Obstetric ultrasonography — ultrasound — is routinely used during pregnancy these days. Real-time ultrasound technology in which moving fetal images may be viewed by the patient as well as the doctor or technician as they are being gathered was not, as far as I can tell, widely available in 1973. (See this article on the history of real-time scanners. See this video at YouTube.com for a scan of 13-week-old fetus.)

If nothing else, the pervasiveness of this kind of imaging today has made the general public aware that a recognizably human life form is present in the womb well before the time of pregnancy at which many abortions are performed. That awareness is new since 1973.


All in all, more of us know more about pregnancy and fetal development today than people did in 1973, and most of that new knowledge comes from a revised medical science which makes it harder, not easier, to support abortion-on-demand morally during the second trimester of pregnancy.

Roe
prohibited states outright from outlawing first-trimester abortions, based in part on scientific evidence that is no longer generally accepted. Subsequent Supreme Court decisions, though mainly upholding Roe, have tried to accomodate more up-to-date science concerning early fetal development in various ways, with varying degrees of success. Still, it's clear to me that if they had it to do all over again, the justices would need to approach at least the first-trimester abortion issue in a wholly different way.

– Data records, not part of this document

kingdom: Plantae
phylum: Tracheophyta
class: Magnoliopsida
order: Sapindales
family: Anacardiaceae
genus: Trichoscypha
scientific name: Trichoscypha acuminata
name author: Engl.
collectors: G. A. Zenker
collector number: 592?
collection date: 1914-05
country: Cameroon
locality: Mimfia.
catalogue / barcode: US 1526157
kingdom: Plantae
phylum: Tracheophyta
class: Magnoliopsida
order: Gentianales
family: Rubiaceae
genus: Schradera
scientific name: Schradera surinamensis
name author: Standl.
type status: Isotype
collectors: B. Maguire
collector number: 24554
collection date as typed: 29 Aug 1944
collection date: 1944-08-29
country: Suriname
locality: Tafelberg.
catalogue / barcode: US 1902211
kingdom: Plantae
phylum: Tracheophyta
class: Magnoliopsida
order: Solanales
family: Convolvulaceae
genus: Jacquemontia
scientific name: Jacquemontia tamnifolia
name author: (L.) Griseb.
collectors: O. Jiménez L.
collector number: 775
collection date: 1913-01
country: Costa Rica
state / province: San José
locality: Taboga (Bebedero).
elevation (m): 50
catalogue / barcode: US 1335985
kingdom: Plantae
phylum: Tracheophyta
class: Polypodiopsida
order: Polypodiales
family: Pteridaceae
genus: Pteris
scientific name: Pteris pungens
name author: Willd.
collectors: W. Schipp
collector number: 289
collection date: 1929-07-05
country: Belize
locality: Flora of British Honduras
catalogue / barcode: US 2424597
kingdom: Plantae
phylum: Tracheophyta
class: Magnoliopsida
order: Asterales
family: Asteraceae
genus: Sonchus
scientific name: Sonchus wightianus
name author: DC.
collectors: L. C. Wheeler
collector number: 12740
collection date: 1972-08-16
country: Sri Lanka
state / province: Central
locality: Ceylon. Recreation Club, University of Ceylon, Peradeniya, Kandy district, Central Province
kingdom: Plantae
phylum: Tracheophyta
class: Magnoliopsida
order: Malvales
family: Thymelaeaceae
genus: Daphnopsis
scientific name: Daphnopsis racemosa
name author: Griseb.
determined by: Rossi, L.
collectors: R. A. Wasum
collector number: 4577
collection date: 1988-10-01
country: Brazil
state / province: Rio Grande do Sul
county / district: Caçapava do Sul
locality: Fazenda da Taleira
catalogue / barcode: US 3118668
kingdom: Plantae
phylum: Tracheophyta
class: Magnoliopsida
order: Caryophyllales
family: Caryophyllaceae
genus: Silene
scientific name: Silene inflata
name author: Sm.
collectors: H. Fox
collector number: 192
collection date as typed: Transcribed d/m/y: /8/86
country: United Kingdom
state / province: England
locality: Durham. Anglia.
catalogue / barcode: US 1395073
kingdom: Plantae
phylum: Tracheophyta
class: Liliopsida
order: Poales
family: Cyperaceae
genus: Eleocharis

And if first-trimester abortions could be legally proscribed by the states in view of present understandings of early fetal development, what would that say about second- and third-trimester abortions? States would presumably have even fewer constitutional hurdles to jump in outlawing most of them.

So I think our society needs to wipe the constitutional slate clean and hash out such issues in the political/legislative arena. That's why I'll be happy if Roe bites the dust. And if Justice Kennedy casts the deciding vote against Roe sometime in the not-too-distant future, I won't be at all surprised.